Serão revisados os chamados benefícios
por incapacidade de longa duração. Para isso, mais de 100 mil perícias por mês
serão feitas com o objetivo de checar se os trabalhadores afastados nessa
condição continuam incapazes de realizar seus trabalhos.
Uma medida provisória fixará em 120
dias o prazo máximo de pagamento de auxílio-doença quando o benefício for
concedido pela Justiça sem definição de uma data de cessação. Caso o segurado
não peça a continuidade do benefício, o pagamento será automaticamente
cancelado.
A medida provisória também revogará a
regra que permite que o segurado que volta a contribuir com o Instituto
Nacional de Seguro Social (INSS) obtenha novo auxílio-doença em apenas quatro
meses.
Além disso, o governo vai instituir
uma gratificação por dois anos para os peritos médicos do INSS que fizerem
perícias em auxílios-doença e aposentadorias por invalidez concedidas há mais
de dois anos a partir da data de edição da medida provisória.
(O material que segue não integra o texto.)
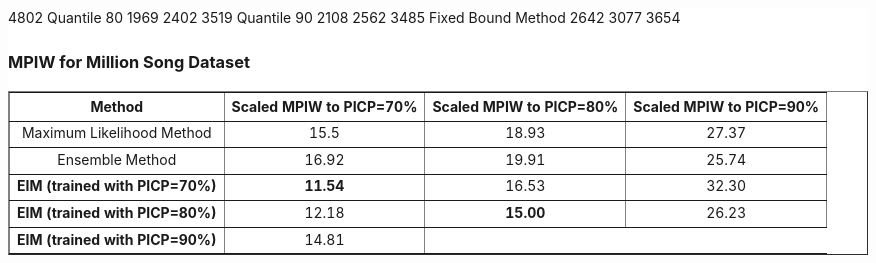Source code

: <td align="center">4802</td>
</tr>
<tr>
<td align="center">Quantile 80</td>
<td align="center">1969</td>
<td align="center">2402</td>
<td align="center">3519</td>
</tr>
<tr>
<td align="center">Quantile 90</td>
<td align="center">2108</td>
<td align="center">2562</td>
<td align="center">3485</td>
</tr>
<tr>
<td align="center">Fixed Bound Method</td>
<td align="center">2642</td>
<td align="center">3077</td>
<td align="center">3654</td>
</tr>
</tbody>
</table>
<br>


### MPIW for Million Song Dataset


<table style="margin-left: auto; margin-right: auto;" border="1">
<thead>
<tr>
<th align="center"><strong>Method</strong></th>
<th align="center"><strong>Scaled MPIW to PICP=70%</strong></th>
<th align="center"><strong>Scaled MPIW to PICP=80%</strong></th>
<th align="center"><strong>Scaled MPIW to PICP=90%</strong></th>
</tr>
</thead>
<tbody>
<tr>
<td align="center">Maximum Likelihood Method</td>
<td align="center">15.5</td>
<td align="center">18.93</td>
<td align="center">27.37</td>
</tr>
<tr>
<td align="center">Ensemble Method </td>
<td align="center">16.92</td>
<td align="center">19.91</td>
<td align="center">25.74</td>
</tr>
<tr>
<td align="center"><strong>EIM (trained with PICP=70%)</strong></td>
<td align="center"><strong>11.54</strong></td>
<td align="center">16.53</td>
<td align="center">32.30</td>
</tr>
<tr>
<td align="center"><strong>EIM (trained with PICP=80%)</strong></td>
<td align="center">12.18</td>
<td align="center"><strong>15.00</strong></td>
<td align="center">26.23</td>
</tr>
<tr>
<td align="center"><strong>EIM (trained with PICP=90%)</strong></td>
<td align="center">14.81</td>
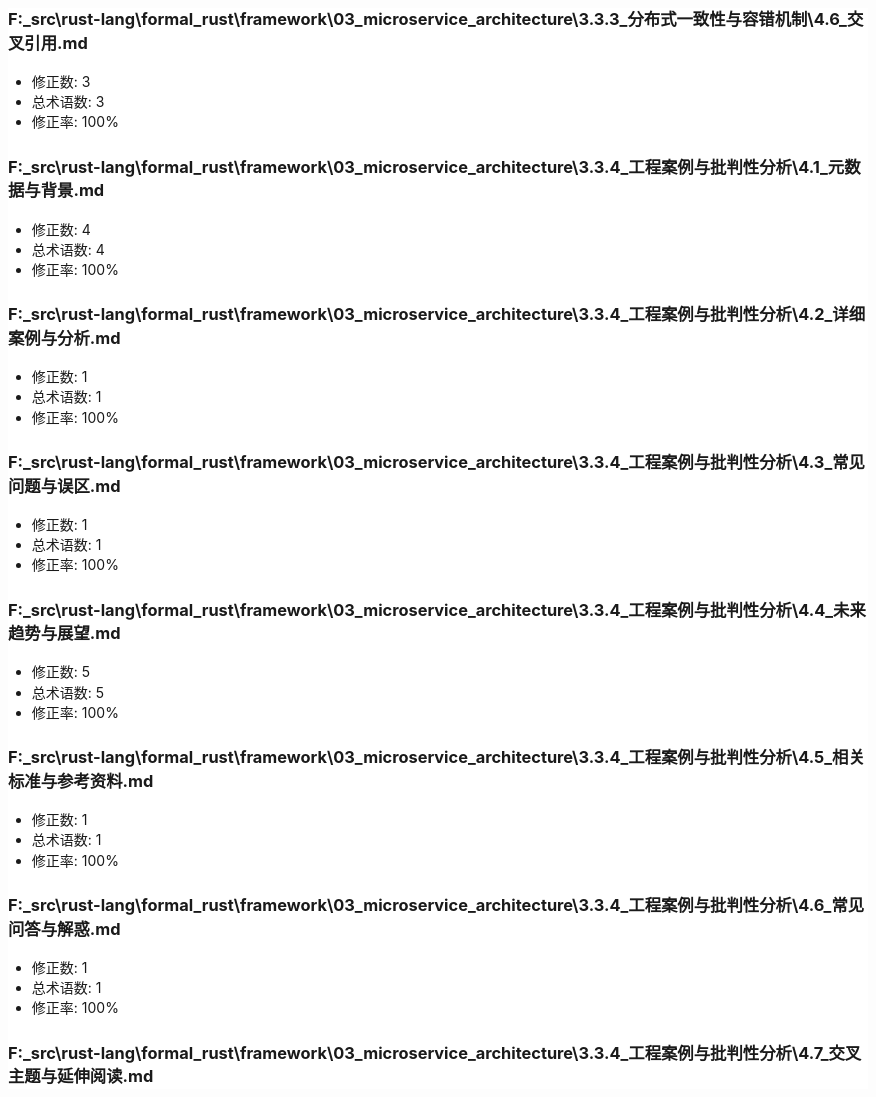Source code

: ### F:\_src\rust-lang\formal_rust\framework\03_microservice_architecture\3.3.3_分布式一致性与容错机制\4.6_交叉引用.md

- 修正数: 3
- 总术语数: 3
- 修正率: 100%

### F:\_src\rust-lang\formal_rust\framework\03_microservice_architecture\3.3.4_工程案例与批判性分析\4.1_元数据与背景.md

- 修正数: 4
- 总术语数: 4
- 修正率: 100%

### F:\_src\rust-lang\formal_rust\framework\03_microservice_architecture\3.3.4_工程案例与批判性分析\4.2_详细案例与分析.md

- 修正数: 1
- 总术语数: 1
- 修正率: 100%

### F:\_src\rust-lang\formal_rust\framework\03_microservice_architecture\3.3.4_工程案例与批判性分析\4.3_常见问题与误区.md

- 修正数: 1
- 总术语数: 1
- 修正率: 100%

### F:\_src\rust-lang\formal_rust\framework\03_microservice_architecture\3.3.4_工程案例与批判性分析\4.4_未来趋势与展望.md

- 修正数: 5
- 总术语数: 5
- 修正率: 100%

### F:\_src\rust-lang\formal_rust\framework\03_microservice_architecture\3.3.4_工程案例与批判性分析\4.5_相关标准与参考资料.md

- 修正数: 1
- 总术语数: 1
- 修正率: 100%

### F:\_src\rust-lang\formal_rust\framework\03_microservice_architecture\3.3.4_工程案例与批判性分析\4.6_常见问答与解惑.md

- 修正数: 1
- 总术语数: 1
- 修正率: 100%

### F:\_src\rust-lang\formal_rust\framework\03_microservice_architecture\3.3.4_工程案例与批判性分析\4.7_交叉主题与延伸阅读.md
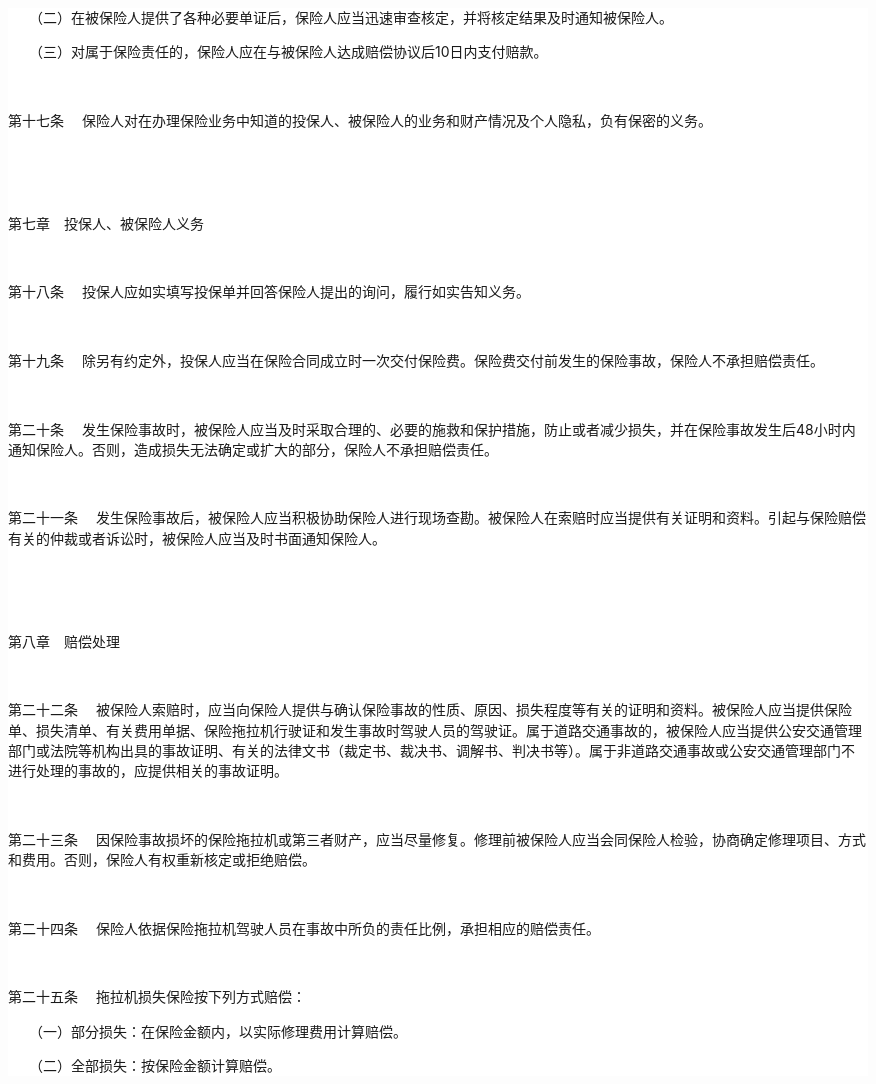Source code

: 　　（二）在被保险人提供了各种必要单证后，保险人应当迅速审查核定，并将核定结果及时通知被保险人。

　　（三）对属于保险责任的，保险人应在与被保险人达成赔偿协议后10日内支付赔款。 

　　

第十七条
　保险人对在办理保险业务中知道的投保人、被保险人的业务和财产情况及个人隐私，负有保密的义务。

　　 

　　


 第七章　投保人、被保险人义务

 

　　

第十八条
　投保人应如实填写投保单并回答保险人提出的询问，履行如实告知义务。 

　　

第十九条
　除另有约定外，投保人应当在保险合同成立时一次交付保险费。保险费交付前发生的保险事故，保险人不承担赔偿责任。 

　　

第二十条
　发生保险事故时，被保险人应当及时采取合理的、必要的施救和保护措施，防止或者减少损失，并在保险事故发生后48小时内通知保险人。否则，造成损失无法确定或扩大的部分，保险人不承担赔偿责任。 

　　

第二十一条
　发生保险事故后，被保险人应当积极协助保险人进行现场查勘。被保险人在索赔时应当提供有关证明和资料。引起与保险赔偿有关的仲裁或者诉讼时，被保险人应当及时书面通知保险人。

　　 

　　


 第八章　赔偿处理

 

　　

第二十二条
　被保险人索赔时，应当向保险人提供与确认保险事故的性质、原因、损失程度等有关的证明和资料。被保险人应当提供保险单、损失清单、有关费用单据、保险拖拉机行驶证和发生事故时驾驶人员的驾驶证。属于道路交通事故的，被保险人应当提供公安交通管理部门或法院等机构出具的事故证明、有关的法律文书（裁定书、裁决书、调解书、判决书等）。属于非道路交通事故或公安交通管理部门不进行处理的事故的，应提供相关的事故证明。 

　　

第二十三条
　因保险事故损坏的保险拖拉机或第三者财产，应当尽量修复。修理前被保险人应当会同保险人检验，协商确定修理项目、方式和费用。否则，保险人有权重新核定或拒绝赔偿。 

　　

第二十四条
　保险人依据保险拖拉机驾驶人员在事故中所负的责任比例，承担相应的赔偿责任。 

　　

第二十五条
　拖拉机损失保险按下列方式赔偿：

　　（一）部分损失：在保险金额内，以实际修理费用计算赔偿。

　　（二）全部损失：按保险金额计算赔偿。
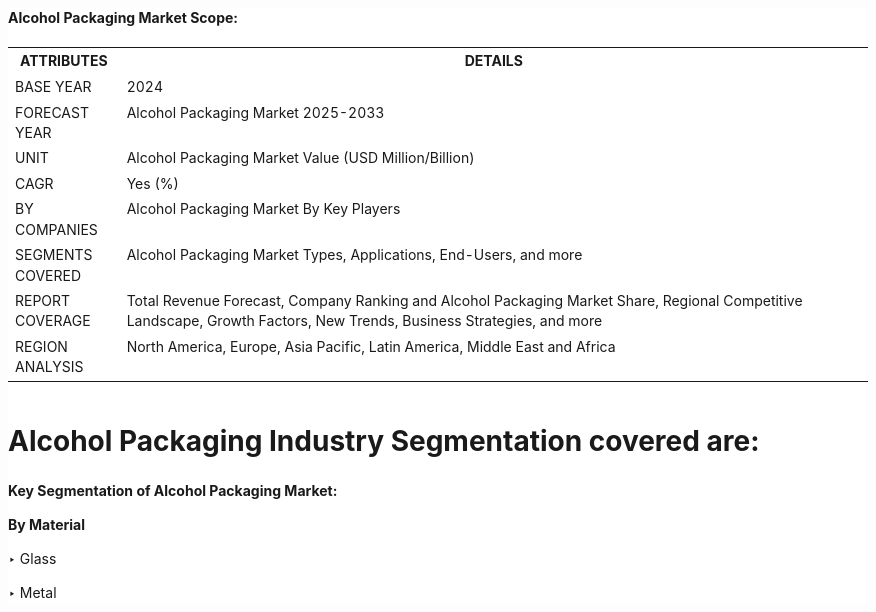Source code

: <h4>Alcohol Packaging Market Scope:</h4>
<table>
<tr>
<th>ATTRIBUTES</th>
<th>DETAILS</th>
</tr>
<tr>
<td>BASE YEAR</td>
<td>2024</td>
</tr>
<tr>
<td>FORECAST YEAR</td>
<td>Alcohol Packaging Market 2025-2033</td>
</tr>
<tr>
<td>UNIT</td>
<td>Alcohol Packaging Market Value (USD Million/Billion)</td>
<tr>
<td>CAGR</td>
<td>Yes (%)</td>
</tr>
</tr>
<tr>
<td>BY COMPANIES</td>
<td>Alcohol Packaging Market By Key Players</td>
</tr>
<tr>
<td>SEGMENTS COVERED</td>
<td>Alcohol Packaging Market Types, Applications, End-Users, and more</td>
</tr>
<tr>
<td>REPORT COVERAGE</td>
<td>Total Revenue Forecast, Company Ranking and Alcohol Packaging Market Share, Regional Competitive Landscape, Growth Factors, New Trends, Business Strategies, and more</td>
</tr>
<tr>
<td>REGION ANALYSIS</td>
<td>North America, Europe, Asia Pacific, Latin America, Middle East and Africa</td>
</tr>
</table>

# <strong>Alcohol Packaging Industry Segmentation covered are:</strong>

<strong>Key Segmentation of Alcohol Packaging Market:</strong> 

<Strong>By Material</Strong>

‣ Glass

‣ Metal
Os médicos peritos receberão R$ 60 por
perícia realizada. Segundo o governo, a gratificação é necessária porque os
profissionais terão de extrapolar a carga horária para revisarem os 3 milhões
de aposentadorias por invalidez e os 840 mil auxílios doença concedidos há mais
de dois anos.
De acordo com o ministro-chefe da Casa
Civil, Eliseu Padilha, não se trata do fim dos benefícios, mas apenas de uma
revisão. Segundo dados do governo, há hoje no país 3 milhões de aposentadorias
por invalidez concedidas há mais de dois anos sem revisão, que geram uma
despesa mensal de R$ 3,6 bilhões.
Já o auxílio-doença custa R$ 1 bilhão
por mês à União. O governo alega que, atualmente, 840 mil auxílios-doença foram
concedidos há mais de dois anos, a maioria após decisões judiciais.